Five days later, the patient developed a rash, and blood tests revealed elevated eosinophil levels. The drug-induced lymphocyte stimulation test (DLST) was positive, suggesting a drug-induced reaction, and the antibiotics were discontinued. The abdominal and back rash gradually improved; however, his psoriasis worsened. He developed progressive psoriasis on the scalp, elbows, and knees, which were more severe than at baseline.
Soon after, the patient developed palpable purpura on the legs, hematuria and decline in kidney function. Laboratory investigations showed elevated levels of C-reactive protein (4.96 mg/dL) and fibrinogen (458 mg/dL). Serum IgA was markedly elevated (592 mg/dL), while IgG and IgM levels remained within normal ranges. Vasculitis was suspected, and we consulted a dermatologist.

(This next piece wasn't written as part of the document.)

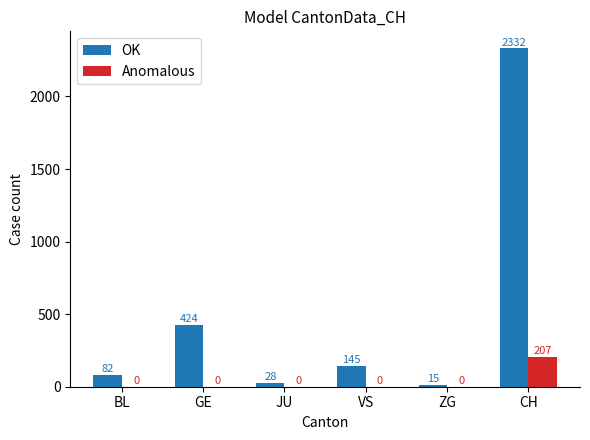

At which label is OK closest to 1173?

GE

Skin biopsy revealed leukocytoclastic vasculitis with C3 and IgA deposition in dermal capillaries. The patient was diagnosed with IgA vasculitis causing renal dysfunction and treated with intravenous methylprednisolone (500 mg/day for three days), followed by continued steroid therapy at a dose of 0.8 mg/kg. The skin lesions improved significantly, but kidney function remained impaired. The prednisolone dose was gradually tapered.
Psoriasis is a T-cell–mediated chronic inflammatory skin condition, in which activated immune cells and cytokines can circulate systemically and affect multiple organs. Drug allergy, a type IV hypersensitivity reaction, may amplify these immune pathways. While psoriasis is primarily recognized as a dermatological disorder, its systemic inflammation can influence other organs, including the kidneys.
In our patient, a drug allergy–induced psoriasis flare was followed by the onset of IgA vasculitis with kidney dysfunction. This temporal relationship suggests that psoriasis exacerbation may not only reflect skin involvement but also trigger abnormal IgA immune responses that contribute to renal injury. This case emphasizes the importance for nephrologists to consider psoriasis flares as potential triggers of IgA-mediated kidney disease.